Baylee caught a glance of Fisher shaking her head. “The whispers aren’t specific. Only that the children aren’t like normal human beings.”

Baylee felt her heart speed up.

“Bay? The Forlorn Ones blame the administrators of the facilities for the mutation in their children.”

“Why them?”

Fisher scoffed. “Why else, Bay? Everyone of us has spent a lifetime of being experimented on. We’ve all been injected with every possible substance known to man in an attempt to get us to become more fertile. We’ve undergone surgeries and countless other medical procedures and on a daily basis ingest hundreds of separate chemicals to keep our bodies living longer.”

“Still, that not a reason to…” Baylee countered.

“It’s every reason,” Fisher said, as if Baylee hadn’t tried to interrupt her. “Each one of those ‘scavengers’ we saw were once just like the two of us. Who are you going to blame when the administrators decide you’re no longer of use and finally cast you aside?”

Fisher had a point. Baylee felt ashamed that she’d lived such a sheltered life. So clueless of anything outside of the walls of her own existence. Even her research had been conducted in a safe bubble. What did she know of the outside world? The cruelties of what life would offer if she was ever relegated to the life of a scavenger?

But if there were actual children being born, then the intervention of the Dueania race must be having a positive impact on the world. Her research wasn’t that far off after all.

Excitement coursed through Baylee. She’d been right. Her theory could actually do some good. She couldn’t wait to get started. To show Dewey what she’d brought.

“Er…Bay?” Fisher said, breaking Baylee’s train of thought. “What is…Dewey? It really isn’t from outer space, is it?”

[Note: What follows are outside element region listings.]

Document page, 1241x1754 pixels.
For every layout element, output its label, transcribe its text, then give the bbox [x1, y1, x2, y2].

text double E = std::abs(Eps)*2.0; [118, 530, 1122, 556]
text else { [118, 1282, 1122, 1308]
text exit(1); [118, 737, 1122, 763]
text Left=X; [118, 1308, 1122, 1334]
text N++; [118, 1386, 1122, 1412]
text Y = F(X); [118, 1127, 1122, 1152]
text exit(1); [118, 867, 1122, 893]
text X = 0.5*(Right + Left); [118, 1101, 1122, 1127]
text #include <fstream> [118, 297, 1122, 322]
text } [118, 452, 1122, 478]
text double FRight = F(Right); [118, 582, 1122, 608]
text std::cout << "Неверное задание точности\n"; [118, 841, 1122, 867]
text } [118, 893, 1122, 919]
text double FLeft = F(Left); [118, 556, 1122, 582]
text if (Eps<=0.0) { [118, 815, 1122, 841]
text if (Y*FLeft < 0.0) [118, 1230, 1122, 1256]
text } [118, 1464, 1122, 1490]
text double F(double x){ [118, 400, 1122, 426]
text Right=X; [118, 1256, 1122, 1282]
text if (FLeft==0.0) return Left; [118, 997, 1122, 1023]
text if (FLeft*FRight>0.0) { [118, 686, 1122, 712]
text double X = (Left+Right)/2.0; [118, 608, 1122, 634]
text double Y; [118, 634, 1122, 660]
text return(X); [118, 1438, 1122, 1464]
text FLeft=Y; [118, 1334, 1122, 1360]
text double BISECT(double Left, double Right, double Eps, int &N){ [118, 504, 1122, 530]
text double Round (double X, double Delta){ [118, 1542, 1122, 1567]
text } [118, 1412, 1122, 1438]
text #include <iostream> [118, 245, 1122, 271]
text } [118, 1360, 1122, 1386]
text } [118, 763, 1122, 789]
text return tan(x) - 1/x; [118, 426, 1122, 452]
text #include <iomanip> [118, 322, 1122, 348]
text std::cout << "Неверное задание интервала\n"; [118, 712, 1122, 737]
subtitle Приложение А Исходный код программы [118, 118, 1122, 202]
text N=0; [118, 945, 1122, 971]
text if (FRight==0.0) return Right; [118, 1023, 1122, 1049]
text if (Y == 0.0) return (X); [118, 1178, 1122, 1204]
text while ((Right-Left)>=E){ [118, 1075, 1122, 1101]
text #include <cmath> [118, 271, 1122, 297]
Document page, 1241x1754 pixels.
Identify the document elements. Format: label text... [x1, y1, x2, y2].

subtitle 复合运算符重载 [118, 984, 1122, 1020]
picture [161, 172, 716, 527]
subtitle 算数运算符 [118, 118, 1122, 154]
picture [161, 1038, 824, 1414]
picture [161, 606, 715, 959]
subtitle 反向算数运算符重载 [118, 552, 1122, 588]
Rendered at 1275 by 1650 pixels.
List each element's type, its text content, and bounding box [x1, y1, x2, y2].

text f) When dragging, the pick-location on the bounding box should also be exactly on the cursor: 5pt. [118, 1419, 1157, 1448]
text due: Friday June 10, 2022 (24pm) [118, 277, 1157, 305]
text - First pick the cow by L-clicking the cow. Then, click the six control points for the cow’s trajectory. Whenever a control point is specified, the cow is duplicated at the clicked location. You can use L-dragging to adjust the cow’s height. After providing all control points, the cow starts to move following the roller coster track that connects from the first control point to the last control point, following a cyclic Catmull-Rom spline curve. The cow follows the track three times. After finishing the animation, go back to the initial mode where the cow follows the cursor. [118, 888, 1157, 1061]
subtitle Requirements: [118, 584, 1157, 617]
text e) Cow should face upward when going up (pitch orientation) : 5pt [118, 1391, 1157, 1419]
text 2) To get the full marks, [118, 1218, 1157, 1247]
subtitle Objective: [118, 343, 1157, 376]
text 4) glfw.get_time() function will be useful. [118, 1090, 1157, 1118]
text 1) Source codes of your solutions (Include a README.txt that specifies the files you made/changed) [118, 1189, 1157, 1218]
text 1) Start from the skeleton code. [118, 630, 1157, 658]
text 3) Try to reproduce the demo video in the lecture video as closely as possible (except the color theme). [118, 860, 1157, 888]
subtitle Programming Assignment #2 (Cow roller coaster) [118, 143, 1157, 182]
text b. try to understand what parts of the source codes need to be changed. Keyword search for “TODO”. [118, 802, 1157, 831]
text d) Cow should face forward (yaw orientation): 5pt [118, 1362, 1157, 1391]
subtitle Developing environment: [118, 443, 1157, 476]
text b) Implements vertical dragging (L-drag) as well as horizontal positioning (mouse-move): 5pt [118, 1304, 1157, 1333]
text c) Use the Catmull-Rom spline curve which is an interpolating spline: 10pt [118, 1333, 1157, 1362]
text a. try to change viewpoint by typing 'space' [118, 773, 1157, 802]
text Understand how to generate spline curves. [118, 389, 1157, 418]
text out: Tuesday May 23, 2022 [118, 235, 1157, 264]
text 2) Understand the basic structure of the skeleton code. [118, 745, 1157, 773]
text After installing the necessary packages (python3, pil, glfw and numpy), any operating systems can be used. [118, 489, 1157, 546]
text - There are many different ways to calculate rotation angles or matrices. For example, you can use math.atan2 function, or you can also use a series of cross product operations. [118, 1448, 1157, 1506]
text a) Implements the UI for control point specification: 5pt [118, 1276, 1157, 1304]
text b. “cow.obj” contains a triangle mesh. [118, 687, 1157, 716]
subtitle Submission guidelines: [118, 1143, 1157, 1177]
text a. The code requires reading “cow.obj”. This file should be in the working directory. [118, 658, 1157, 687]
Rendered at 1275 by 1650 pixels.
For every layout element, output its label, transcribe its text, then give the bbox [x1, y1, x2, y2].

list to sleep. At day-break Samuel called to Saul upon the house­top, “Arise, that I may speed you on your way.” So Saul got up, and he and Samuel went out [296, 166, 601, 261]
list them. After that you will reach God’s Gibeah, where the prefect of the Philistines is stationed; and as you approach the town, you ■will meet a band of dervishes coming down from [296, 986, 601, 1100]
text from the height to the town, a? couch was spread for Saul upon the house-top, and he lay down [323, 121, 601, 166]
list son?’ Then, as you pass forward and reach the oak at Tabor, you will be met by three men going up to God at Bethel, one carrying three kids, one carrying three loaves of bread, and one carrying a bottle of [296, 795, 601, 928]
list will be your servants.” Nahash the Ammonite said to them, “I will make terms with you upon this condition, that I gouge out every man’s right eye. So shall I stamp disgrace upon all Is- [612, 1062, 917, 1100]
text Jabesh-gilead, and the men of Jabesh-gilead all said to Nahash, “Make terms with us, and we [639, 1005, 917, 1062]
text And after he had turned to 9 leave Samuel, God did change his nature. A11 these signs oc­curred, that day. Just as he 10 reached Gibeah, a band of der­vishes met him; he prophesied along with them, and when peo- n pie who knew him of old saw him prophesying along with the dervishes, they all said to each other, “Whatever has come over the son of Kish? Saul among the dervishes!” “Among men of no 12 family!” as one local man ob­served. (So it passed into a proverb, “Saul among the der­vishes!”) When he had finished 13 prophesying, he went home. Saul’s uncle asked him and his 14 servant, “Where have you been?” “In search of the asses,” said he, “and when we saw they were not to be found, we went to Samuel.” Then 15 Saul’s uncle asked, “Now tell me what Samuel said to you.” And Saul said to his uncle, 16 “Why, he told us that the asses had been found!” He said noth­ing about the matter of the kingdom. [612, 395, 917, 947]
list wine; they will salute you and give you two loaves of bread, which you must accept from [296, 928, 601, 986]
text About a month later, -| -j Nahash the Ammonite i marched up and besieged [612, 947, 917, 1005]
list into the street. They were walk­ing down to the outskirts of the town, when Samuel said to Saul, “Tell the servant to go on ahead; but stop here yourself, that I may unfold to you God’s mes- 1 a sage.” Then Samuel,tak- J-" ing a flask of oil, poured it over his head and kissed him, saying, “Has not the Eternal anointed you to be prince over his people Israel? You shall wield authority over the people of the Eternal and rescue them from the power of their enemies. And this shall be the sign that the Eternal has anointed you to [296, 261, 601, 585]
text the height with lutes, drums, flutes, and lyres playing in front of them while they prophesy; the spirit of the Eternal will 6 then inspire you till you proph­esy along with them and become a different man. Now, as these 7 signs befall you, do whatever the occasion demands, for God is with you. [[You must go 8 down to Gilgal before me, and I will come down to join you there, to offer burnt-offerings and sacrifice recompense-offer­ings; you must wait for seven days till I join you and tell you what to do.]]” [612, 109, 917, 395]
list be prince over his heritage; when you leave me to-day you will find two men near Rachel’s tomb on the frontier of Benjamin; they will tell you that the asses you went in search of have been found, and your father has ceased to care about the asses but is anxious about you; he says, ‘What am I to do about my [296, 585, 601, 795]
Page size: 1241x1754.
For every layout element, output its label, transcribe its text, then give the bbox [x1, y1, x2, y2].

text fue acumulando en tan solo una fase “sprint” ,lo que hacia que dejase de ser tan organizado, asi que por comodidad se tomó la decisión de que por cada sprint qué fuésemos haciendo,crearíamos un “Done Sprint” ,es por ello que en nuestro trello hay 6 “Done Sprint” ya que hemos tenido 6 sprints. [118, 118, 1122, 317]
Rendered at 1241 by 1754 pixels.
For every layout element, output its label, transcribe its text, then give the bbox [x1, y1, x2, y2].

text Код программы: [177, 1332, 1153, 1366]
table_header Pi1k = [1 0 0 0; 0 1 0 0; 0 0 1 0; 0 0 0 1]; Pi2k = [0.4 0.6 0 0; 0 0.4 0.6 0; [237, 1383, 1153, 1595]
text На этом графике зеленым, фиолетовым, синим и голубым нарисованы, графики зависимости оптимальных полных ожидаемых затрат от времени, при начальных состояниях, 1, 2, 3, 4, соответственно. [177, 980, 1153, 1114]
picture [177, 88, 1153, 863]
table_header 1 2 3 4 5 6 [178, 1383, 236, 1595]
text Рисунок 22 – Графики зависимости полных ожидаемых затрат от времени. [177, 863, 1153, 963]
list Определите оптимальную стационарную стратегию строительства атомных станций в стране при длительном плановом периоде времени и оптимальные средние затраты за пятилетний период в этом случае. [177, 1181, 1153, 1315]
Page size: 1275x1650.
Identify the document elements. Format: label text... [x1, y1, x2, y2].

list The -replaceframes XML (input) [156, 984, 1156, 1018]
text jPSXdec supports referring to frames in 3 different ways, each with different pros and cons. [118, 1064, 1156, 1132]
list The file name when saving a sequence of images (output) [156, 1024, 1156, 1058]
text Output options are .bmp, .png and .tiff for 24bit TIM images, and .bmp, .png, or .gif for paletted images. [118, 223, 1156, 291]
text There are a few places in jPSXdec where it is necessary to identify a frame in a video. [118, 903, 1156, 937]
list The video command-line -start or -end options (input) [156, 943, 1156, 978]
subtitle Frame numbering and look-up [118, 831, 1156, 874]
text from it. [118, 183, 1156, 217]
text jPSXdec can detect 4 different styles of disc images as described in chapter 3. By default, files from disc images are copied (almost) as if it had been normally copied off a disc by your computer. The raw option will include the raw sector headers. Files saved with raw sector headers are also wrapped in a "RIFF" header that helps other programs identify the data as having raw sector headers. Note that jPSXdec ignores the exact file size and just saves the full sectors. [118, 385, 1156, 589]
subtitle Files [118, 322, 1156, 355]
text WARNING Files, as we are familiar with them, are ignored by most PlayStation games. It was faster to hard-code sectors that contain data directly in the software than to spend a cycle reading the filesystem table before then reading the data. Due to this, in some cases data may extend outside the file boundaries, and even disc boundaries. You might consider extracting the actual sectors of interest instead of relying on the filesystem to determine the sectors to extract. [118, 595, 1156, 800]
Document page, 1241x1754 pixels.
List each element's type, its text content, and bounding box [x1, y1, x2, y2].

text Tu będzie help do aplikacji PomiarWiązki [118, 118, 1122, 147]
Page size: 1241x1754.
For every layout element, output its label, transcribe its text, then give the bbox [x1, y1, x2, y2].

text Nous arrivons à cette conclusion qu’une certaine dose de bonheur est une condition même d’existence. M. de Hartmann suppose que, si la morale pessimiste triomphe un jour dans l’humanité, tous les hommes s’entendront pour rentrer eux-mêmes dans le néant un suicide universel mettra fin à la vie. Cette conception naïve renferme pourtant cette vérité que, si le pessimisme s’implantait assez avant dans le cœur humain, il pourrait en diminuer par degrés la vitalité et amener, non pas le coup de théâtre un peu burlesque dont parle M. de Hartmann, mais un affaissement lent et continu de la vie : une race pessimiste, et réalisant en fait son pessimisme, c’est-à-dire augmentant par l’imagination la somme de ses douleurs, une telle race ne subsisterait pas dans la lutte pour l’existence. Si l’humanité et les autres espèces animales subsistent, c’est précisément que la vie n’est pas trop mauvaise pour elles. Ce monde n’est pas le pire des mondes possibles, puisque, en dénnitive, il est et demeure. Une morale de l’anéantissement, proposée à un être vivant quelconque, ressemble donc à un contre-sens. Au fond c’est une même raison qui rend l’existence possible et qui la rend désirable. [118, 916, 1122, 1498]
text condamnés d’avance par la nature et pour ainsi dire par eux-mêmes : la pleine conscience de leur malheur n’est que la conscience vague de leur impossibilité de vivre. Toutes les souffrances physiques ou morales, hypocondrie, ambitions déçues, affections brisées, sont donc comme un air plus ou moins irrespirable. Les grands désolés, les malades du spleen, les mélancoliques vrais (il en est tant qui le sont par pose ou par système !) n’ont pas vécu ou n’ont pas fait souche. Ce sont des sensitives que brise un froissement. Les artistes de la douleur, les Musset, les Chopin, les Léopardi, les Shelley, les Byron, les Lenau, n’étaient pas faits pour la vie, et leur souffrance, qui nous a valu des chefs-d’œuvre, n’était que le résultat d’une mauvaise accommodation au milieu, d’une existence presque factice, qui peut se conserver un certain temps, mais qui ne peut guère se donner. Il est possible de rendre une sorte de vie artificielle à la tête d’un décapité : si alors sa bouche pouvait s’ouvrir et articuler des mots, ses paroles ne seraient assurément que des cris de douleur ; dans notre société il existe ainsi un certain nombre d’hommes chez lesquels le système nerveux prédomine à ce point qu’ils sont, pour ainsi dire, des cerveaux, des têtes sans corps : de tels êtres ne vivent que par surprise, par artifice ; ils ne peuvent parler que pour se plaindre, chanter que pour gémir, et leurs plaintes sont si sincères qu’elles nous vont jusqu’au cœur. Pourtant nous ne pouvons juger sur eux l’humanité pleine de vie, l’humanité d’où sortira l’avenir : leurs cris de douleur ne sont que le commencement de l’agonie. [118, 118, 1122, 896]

Baylee glanced again into the rearview mirror. She met Fisher’s gaze even though she couldn’t see Fisher’s eyes.

“Not that I’m aware of.”

“Does it want to cause us harm? I mean…back there…we could have died.”

Baylee returned her eyes to the road focusing on the hovering sphere of light before her. It seemed to shift, almost as if Dewey was awaiting her answer.

“The cause of the crash was my own paranoia,” she confessed. “Dewey saved us, so I’d say he doesn’t want to cause us harm.”

“Dewey’s male?”

Baylee paused.

“I don’t know if you could categorize the Dueanian people into male or female. They just are.”

“Huh?”

“It’s hard to explain, Fisher. When we stop I’ll try and make some sense out of what I’ve learned. But it would be better for you to see for yourself. Dewey is quite remarkable.”